Considerada uma droga lícita, o álcool figura entre os quatro fatores de risco que desencadeiam doenças crônicas levando à morte, segundo relatório recém divulgado pela OMS. O cigarro, a má alimentação e o sedentarismo são as outras causas apontadas pelo órgão, o que significa que os aspectos comportamentais configuram os principais motivos de mortes no mundo.
"A carga de doença ocasionada pelo álcool é muito alta, de 10% a 12% no Brasil, maior que o cigarro", ressalta o especialista, também PHD em dependência química. Segundo ele, não há um controle social do álcool no País, onde existem aproximadamente 1 milhão de pontos de venda, e as propagandas comerciais são descontroladas, o que leva a um aumento do custo das doenças provocadas pela droga.
No caminho de países da Europa que proíbem a propaganda do álcool ou mesmo os Estados Unidos, onde a idade mínima para o consumo é de 21 anos e a fiscalização é rigorosa, o Brasil assume um importante passo na saúde pública, na visão do psiquiatra.
"A nova lei adotada pelo Estado de São Paulo que proíbe o consumo e a venda de bebida alcoólica para menores de 18 anos é a principal medida de prevenção assumida atualmente no Brasil", destaca. Para ele, outra atitude "é a proibição da propaganda nos meios de comunicação, cujo projeto de lei tramita no Congresso", comemora.
A raiz do problema
Embora grande parte dos malefícios apareça entre os 40 e 50 anos de idade, é na adolescência que o consumo de álcool se inicia. Segundo Laranjeira, 90% dos adultos alcoólatras começam a beber antes dos 18 anos.
No entanto, é geralmente na fase adulta que os problemas comumente associados ao álcool se apresentam, como as doenças gastrointestinais e as cardiovasculares, o câncer, e as mortes violentas, incluindo acidentes de trânsito e homicídios.
Por isso a importância dos pais se colocarem no papel de protagonistas nesta missão e assumirem o compromisso de controlar o consumo da bebida de seus filhos, não somente em ambientes externos, mas, sobretudo, dentro da própria casa.
De acordo com a OMS, são três os padrões para o consumo de álcool. O primeiro é o beber de baixo risco, em que um homem adulto e saudável pode consumir, por dia, até dois copos de vinho, o equivalente a dois copos de chope ou 50 ml de destilado. No caso das mulheres, aconselha-se a metade da dose, já que elas são mais sensíveis biologicamente.
Ao ultrapassar esse limite, o indivíduo passa a fazer uso nocivo do álcool, mas ainda consegue passar dias longe da bebida. Quando, no entanto, ele sente a necessidade de consumir bebida alcoólica diariamente, pode ser considerado um dependente químico.

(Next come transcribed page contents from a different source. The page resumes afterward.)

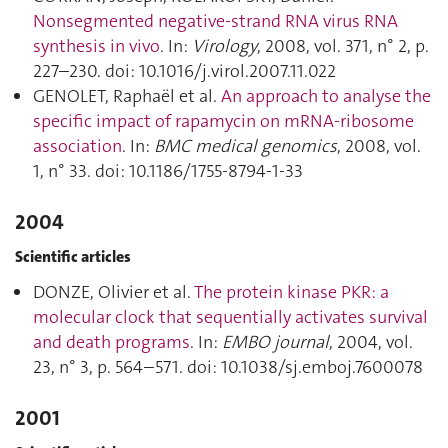
Nonsegmented negative-strand RNA virus RNA
synthesis in vivo
. In:
Virology
, 2008, vol. 371, n° 2, p.
227–230. doi: 10.1016/j.virol.2007.11.022
GENOLET, Raphaël et al.
An approach to analyse the
specific impact of rapamycin on mRNA-ribosome
association
. In:
BMC medical genomics
, 2008, vol.
1, n° 33. doi: 10.1186/1755-8794-1-33
2004
Scientific articles
DONZE, Olivier et al.
The protein kinase PKR: a
molecular clock that sequentially activates survival
and death programs
. In:
EMBO journal
, 2004, vol.
23, n° 3, p. 564–571. doi: 10.1038/sj.emboj.7600078
2001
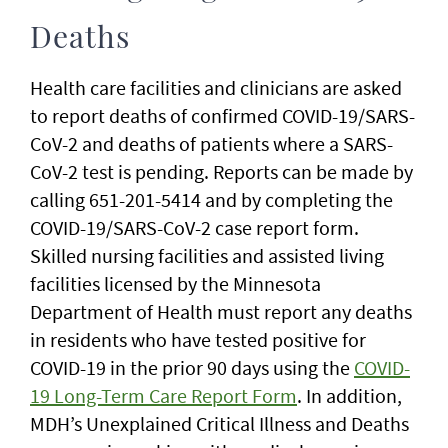
Deaths
Health care facilities and clinicians are asked
to report deaths of confirmed COVID-19/SARS-
CoV-2 and deaths of patients where a SARS-
CoV-2 test is pending. Reports can be made by
calling 651-201-5414 and by completing the
COVID-19/SARS-CoV-2 case report form.
Skilled nursing facilities and assisted living
facilities licensed by the Minnesota
Department of Health must report any deaths
in residents who have tested positive for
COVID-19 in the prior 90 days using the
COVID-
19 Long-Term Care Report Form
. In addition,
MDH’s Unexplained Critical Illness and Deaths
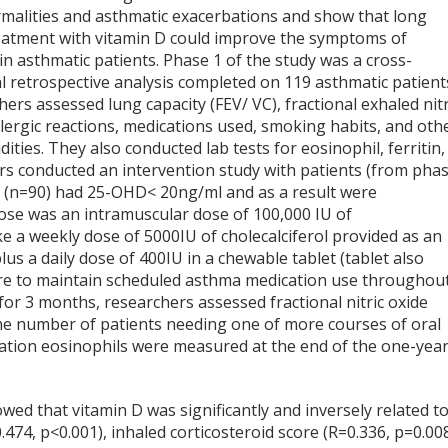
malities and asthmatic exacerbations and show that long
eatment with vitamin D could improve the symptoms of
n asthmatic patients. Phase 1 of the study was a cross-
l retrospective analysis completed on 119 asthmatic patient
ers assessed lung capacity (FEV/ VC), fractional exhaled nitr
llergic reactions, medications used, smoking habits, and oth
ities. They also conducted lab tests for eosinophil, ferritin,
chers conducted an intervention study with patients (from pha
als (n=90) had 25-OHD< 20ng/ml and as a result were
dose was an intramuscular dose of 100,000 IU of
ake a weekly dose of 5000IU of cholecalciferol provided as an
us a daily dose of 400IU in a chewable tablet (tablet also
re to maintain scheduled asthma medication use throughou
for 3 months, researchers assessed fractional nitric oxide
the number of patients needing one of more courses of oral
ulation eosinophils were measured at the end of the one-yea
wed that vitamin D was significantly and inversely related t
474, p<0.001), inhaled corticosteroid score (R=0.336, p=0.008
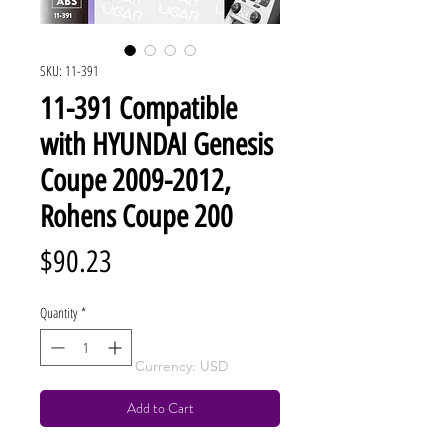
SKU: 11-391
11-391 Compatible
with HYUNDAI Genesis
Coupe 2009-2012,
Rohens Coupe 200
Price
$90.23
Quantity
*
Currency: USD
Add to Cart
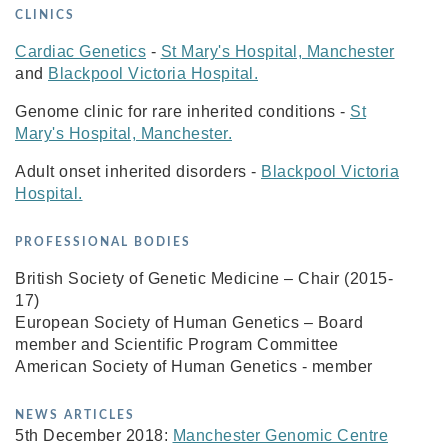
CLINICS
Cardiac Genetics
-
St Mary's Hospital, Manchester
and
Blackpool Victoria Hospital.
Genome clinic for rare inherited conditions -
St
Mary's Hospital, Manchester.
Adult onset inherited disorders -
Blackpool Victoria
Hospital.
PROFESSIONAL BODIES
British Society of Genetic Medicine – Chair (2015-
17)
European Society of Human Genetics – Board
member and Scientific Program Committee
American Society of Human Genetics - member
NEWS ARTICLES
5th December 2018:
Manchester Genomic Centre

Ao "beber socialmente" nos fins de semana, somente, a pessoa acaba fazendo o uso nocivo do álcool, segundo Laranjeira, já que o consumo geralmente excede o recomendado para um beber de baixo risco.

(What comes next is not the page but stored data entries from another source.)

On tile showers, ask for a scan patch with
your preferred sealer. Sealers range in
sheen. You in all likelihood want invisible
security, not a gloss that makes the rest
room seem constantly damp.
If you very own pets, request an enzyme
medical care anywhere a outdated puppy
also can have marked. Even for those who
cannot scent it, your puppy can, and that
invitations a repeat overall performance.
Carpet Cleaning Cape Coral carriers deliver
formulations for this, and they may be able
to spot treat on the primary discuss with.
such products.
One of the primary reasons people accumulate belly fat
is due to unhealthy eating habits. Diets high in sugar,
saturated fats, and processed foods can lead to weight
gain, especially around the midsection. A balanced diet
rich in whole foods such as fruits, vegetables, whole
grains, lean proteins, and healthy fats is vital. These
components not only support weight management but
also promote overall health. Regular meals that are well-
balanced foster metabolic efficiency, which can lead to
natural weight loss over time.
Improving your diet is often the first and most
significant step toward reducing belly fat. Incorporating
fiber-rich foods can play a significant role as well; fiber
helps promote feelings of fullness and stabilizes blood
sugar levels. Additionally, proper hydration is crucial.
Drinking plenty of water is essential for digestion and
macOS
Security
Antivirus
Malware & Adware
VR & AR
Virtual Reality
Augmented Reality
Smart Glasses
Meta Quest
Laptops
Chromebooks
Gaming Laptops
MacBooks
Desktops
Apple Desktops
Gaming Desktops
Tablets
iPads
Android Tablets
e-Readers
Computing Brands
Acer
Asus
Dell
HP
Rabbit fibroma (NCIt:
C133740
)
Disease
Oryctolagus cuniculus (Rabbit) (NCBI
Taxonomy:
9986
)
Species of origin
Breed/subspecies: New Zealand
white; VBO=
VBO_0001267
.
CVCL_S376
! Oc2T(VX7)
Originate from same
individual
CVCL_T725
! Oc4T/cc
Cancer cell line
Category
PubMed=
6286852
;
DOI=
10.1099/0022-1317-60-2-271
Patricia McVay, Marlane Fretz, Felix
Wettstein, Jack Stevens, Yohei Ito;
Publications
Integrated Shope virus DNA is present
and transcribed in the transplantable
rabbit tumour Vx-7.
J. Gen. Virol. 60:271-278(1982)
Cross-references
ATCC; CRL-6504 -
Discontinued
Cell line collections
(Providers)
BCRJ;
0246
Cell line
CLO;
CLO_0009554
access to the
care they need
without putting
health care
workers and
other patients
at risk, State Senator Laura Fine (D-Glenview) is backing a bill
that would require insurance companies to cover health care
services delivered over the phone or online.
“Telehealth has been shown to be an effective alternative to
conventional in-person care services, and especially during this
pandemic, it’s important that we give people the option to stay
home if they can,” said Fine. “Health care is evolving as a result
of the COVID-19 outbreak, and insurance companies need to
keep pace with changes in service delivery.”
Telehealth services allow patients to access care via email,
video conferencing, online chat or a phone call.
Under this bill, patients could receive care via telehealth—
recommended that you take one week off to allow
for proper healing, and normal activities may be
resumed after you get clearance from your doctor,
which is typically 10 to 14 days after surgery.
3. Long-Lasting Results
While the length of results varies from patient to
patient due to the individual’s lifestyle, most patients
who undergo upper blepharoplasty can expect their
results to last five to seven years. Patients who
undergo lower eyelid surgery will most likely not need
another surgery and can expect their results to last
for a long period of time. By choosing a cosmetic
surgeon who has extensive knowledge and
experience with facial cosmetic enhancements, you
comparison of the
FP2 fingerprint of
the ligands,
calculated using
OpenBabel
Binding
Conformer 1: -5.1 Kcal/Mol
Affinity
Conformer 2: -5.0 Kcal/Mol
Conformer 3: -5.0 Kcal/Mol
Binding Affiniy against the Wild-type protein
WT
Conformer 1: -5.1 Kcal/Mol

Culturalmente aceitável e estimulado pela permissiva sociedade brasileira, o consumo excessivo de álcool no País segue presente nas drásticas estatísticas que remetem ao tema. Problema de saúde pública, a bebida alcoólica deve ser atacada pela raiz, seja no ambiente familiar ou ainda no controle das primeiras doses, pois qualquer passo adiante as consequências podem ser irreversíveis.